Written by Ctein, TOP Technical Editor
I promised last week in my P800 review that I would follow up with a detailed explication of my test results regarding printing from Photoshop using custom-made profiles vs. using printer-managed color. If you don't have any idea what I'm talking about, read the section of that review entitled, “Color management and profiling” along with the first featured comment. That should bring you up to speed.
Before I dive into my results, I'm going to issue a bunch of caveats as well as respond to some commonly asked questions about my “conversion” (ahem) to printer-managed color. Then we can get to the nitty-gritty.
First, and this is really important, printer-managed color won't be a superior approach if you're running Windows. What I'm recommending only works under Mac OS, which allows you to specify the output printer color space as AdobeRGB. Under Windows you're limited to sRGB, which throws away way too much of the color gamut of the printer. Some people have proposed various hacks to circumvent Windows' sRGB limitation. They may or may not actually work. If they do, they're exploiting loopholes (effectively, bugs) in the code. There's no guarantee they'll continue to work in the future.
Printer-managed color is obviously unsuitable if you're having to coordinate with outside clients who aren't running exactly the same set-up as you are. For example, you can soft-proof even if you're running printer-managed color (I'll get back to that), but the results won't be exactly the same as when you're running with profiled color. If you're working with someone else who needs to see soft proofs, what they'll see on their monitor won't be quite the same as what you see.
Similarly, if you're running a whole bunch of different makes and models of printers in one environment and you need them all to behave as consistently similarly as is possible, you need Photoshop-managed color. You can't be having each printer's own drivers calling the shots, with their individual idiosyncrasies.
Finally, I'm confident of my results when Epson x880series and P600 and P800 printers are being used. That's all I tested. Printer-managed color might very well be superior with other printers as well. Or not. I suspect it is with many, but you'll have to run your own comparisons to determine that.
Okay, those are the limitations in scope. Understand that for me this is not some theoretical discussion. I am so convinced of these results that my future work will be printed with printer-managed color. You get to decide for yourself. It's a tough decision; it took me years to get to this point. Old habits die hard.
I get asked three big questions about this:
Q: Don't you have to give up soft proofing?
A: I find soft proofing a useful approximation of what a print will look like, with an emphasis on the word “approximation.” A soft proof fails to convey the nuances of the print for me and the precise interrelationships of the tones and colors on paper. All it does is give me a ballpark estimate. This is not a monitor limitation. It's true I'm running only a calibrated sRGB monitor, but the differences I see have nothing to do with the color space.
Consequently, I find that choosing any appropriate canned profile (whether provided by the printer or the paper manufacturer) works well enough. Different profiles make subtle differences in the on-screen rendering. The differences are small compared to the discrepancies between what's on the screen and what I see in a print. So, no, I don't care that I'm not using exactly the right profile for creating the soft proof; the ballpark estimate I'm getting isn't much different.
Q: Doesn't this mess up if you're using a non-Epson paper?

→ TASKS TO COMPLETE:
1. In the piece on printer-managed color, which Epson printers were the only ones tested?
2. From the piece on printer-managed color, repeat the passage starting with "Before I dive" and going on through "to the nitty-gritty.".

Items listed in a dataset:
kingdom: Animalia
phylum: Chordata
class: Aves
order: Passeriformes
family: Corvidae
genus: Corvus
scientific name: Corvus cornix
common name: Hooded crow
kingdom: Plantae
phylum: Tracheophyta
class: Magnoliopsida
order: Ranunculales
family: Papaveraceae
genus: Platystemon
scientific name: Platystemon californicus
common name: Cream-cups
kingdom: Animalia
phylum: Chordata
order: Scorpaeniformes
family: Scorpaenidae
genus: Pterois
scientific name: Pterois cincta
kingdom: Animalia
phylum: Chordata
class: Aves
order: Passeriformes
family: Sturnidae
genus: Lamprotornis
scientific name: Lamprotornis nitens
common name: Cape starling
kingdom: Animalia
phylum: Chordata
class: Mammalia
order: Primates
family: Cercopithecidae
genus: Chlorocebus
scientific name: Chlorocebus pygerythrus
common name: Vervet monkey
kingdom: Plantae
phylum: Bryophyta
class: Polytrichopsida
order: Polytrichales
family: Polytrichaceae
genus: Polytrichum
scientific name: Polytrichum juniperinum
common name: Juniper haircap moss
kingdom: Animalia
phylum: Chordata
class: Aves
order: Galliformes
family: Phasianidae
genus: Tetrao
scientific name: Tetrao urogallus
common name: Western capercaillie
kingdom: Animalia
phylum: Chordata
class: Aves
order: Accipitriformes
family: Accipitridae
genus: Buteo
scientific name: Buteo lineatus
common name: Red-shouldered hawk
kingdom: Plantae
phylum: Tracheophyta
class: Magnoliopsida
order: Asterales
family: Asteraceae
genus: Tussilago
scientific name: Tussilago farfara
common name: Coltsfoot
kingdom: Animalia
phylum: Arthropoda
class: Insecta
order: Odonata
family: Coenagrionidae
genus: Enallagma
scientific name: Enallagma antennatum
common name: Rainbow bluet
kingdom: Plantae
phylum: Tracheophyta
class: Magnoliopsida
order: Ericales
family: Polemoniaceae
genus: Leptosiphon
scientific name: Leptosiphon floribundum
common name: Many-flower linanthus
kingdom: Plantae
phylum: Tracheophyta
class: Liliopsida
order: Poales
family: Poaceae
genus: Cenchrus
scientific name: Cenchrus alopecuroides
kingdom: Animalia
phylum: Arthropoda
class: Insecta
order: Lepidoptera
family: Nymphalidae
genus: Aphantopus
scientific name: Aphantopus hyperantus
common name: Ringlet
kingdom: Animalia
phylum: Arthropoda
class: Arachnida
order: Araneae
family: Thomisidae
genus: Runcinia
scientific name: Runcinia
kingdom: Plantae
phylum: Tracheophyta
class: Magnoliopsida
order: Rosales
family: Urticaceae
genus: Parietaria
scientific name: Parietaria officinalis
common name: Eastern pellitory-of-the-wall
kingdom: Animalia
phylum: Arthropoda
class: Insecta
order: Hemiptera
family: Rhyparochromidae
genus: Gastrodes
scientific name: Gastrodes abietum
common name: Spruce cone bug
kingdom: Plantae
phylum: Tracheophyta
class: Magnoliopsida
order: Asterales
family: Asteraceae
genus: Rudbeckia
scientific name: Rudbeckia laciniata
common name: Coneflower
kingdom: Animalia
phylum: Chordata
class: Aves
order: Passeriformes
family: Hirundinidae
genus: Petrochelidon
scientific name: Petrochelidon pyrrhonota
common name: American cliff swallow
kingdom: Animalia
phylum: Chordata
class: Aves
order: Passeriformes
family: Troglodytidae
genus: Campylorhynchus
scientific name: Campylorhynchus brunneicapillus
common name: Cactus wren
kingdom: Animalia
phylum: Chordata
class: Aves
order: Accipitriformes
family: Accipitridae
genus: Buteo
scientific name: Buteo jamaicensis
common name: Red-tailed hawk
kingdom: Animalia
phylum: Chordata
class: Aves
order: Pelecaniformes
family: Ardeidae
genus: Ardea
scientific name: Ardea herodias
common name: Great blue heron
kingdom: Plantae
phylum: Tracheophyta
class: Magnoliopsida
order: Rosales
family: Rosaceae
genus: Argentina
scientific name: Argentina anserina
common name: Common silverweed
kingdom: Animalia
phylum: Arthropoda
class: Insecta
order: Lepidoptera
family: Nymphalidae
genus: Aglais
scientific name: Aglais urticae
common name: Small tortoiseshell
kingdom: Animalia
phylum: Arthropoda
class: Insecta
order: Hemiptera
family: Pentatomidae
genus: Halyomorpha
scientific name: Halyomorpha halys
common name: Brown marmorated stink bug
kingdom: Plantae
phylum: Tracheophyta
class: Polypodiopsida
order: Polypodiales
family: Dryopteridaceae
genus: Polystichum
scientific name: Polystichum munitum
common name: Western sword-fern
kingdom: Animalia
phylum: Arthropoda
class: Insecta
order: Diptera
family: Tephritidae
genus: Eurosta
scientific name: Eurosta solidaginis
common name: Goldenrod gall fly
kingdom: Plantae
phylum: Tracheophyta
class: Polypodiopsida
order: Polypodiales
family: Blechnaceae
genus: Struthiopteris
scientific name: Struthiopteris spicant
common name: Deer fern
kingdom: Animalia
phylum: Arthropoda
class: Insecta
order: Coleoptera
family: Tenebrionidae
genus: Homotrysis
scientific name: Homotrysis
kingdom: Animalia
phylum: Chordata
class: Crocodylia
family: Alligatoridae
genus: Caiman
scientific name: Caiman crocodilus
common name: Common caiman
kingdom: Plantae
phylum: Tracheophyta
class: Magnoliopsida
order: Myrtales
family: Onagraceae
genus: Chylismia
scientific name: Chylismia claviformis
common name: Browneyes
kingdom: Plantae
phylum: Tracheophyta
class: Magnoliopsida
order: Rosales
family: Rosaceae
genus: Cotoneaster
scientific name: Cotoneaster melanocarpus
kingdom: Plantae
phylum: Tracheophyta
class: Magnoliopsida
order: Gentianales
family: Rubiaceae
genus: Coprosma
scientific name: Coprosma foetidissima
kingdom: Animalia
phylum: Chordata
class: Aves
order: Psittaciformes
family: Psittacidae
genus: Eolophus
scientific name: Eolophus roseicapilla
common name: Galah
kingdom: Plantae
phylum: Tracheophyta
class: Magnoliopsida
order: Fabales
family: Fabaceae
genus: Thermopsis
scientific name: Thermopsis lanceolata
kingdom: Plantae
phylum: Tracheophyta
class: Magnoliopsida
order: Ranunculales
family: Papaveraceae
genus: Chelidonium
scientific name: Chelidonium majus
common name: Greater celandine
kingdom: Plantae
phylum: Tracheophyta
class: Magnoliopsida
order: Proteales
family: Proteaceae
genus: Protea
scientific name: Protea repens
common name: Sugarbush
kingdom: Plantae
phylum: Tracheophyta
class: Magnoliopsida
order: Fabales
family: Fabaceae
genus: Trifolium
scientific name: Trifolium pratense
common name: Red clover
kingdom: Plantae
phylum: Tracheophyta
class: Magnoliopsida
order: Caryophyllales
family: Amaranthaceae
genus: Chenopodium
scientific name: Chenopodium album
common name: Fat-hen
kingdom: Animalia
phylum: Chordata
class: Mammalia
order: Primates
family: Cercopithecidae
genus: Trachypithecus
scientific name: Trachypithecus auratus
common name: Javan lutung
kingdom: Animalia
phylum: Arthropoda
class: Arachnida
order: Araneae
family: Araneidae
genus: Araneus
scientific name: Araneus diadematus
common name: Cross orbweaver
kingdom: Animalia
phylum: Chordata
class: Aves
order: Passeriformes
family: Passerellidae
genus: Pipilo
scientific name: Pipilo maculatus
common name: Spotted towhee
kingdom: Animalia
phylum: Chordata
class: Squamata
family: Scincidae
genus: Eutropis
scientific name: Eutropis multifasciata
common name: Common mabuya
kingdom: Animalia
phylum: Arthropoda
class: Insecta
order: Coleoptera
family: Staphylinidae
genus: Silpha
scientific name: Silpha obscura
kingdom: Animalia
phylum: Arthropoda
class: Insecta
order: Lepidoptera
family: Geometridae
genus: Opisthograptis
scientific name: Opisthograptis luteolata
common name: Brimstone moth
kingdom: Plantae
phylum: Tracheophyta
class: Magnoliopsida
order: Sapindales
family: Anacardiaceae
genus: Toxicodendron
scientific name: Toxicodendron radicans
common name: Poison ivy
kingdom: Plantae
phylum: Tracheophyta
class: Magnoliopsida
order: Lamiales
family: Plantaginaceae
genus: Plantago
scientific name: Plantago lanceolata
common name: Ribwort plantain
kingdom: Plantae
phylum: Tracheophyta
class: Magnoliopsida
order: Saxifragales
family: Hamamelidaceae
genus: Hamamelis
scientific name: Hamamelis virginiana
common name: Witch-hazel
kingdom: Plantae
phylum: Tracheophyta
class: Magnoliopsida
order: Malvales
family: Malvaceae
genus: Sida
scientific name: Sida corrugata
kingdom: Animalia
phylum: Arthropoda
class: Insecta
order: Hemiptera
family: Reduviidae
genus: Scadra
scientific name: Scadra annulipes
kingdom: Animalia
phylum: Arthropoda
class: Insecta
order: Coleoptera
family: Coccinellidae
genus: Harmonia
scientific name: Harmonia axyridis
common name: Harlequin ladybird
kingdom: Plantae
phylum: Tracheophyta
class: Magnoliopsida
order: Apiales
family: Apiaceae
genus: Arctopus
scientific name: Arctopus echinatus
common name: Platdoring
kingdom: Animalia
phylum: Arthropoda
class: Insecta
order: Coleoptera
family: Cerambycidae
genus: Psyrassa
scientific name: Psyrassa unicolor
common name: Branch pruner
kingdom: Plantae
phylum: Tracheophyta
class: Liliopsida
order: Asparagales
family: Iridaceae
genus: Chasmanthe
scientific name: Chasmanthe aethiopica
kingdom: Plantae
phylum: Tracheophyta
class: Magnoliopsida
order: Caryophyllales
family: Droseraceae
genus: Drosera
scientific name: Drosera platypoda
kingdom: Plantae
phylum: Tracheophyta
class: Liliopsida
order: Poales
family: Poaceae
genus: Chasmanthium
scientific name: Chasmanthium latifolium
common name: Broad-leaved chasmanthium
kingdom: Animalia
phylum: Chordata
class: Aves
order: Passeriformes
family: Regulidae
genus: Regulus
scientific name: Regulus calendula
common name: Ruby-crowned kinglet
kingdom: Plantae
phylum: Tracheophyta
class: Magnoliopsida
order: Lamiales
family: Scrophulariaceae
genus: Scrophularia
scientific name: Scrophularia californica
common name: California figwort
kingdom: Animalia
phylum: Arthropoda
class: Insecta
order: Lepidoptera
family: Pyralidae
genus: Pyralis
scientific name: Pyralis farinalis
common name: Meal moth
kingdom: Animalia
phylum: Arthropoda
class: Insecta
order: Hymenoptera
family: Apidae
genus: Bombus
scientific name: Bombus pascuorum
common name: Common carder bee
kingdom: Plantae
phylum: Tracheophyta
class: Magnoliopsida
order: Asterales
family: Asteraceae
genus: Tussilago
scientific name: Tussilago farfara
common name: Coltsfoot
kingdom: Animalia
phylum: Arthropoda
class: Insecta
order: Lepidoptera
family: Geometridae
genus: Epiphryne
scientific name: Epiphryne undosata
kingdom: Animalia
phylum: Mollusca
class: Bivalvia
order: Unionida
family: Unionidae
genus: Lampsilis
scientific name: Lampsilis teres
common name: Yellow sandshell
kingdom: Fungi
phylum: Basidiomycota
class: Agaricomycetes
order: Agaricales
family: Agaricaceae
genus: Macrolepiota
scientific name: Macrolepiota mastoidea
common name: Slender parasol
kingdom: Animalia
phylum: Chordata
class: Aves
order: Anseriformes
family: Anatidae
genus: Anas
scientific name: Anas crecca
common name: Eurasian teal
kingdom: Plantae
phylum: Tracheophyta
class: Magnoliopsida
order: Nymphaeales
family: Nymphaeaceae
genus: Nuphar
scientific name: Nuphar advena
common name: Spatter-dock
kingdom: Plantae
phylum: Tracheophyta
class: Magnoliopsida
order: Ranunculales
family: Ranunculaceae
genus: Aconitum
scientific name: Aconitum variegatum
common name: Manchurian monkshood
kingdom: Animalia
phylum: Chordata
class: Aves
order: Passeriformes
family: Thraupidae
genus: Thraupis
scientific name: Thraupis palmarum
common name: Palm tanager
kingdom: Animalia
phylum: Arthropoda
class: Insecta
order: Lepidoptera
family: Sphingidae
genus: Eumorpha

→ EXERCISE ANSWERS:
1. The Epson x880 series, P600, and P800 printers.

2.
Before I dive into my results, I'm going to issue a bunch of caveats as well as respond to some commonly asked questions about my “conversion” (ahem) to printer-managed color. Then we can get to the nitty-gritty.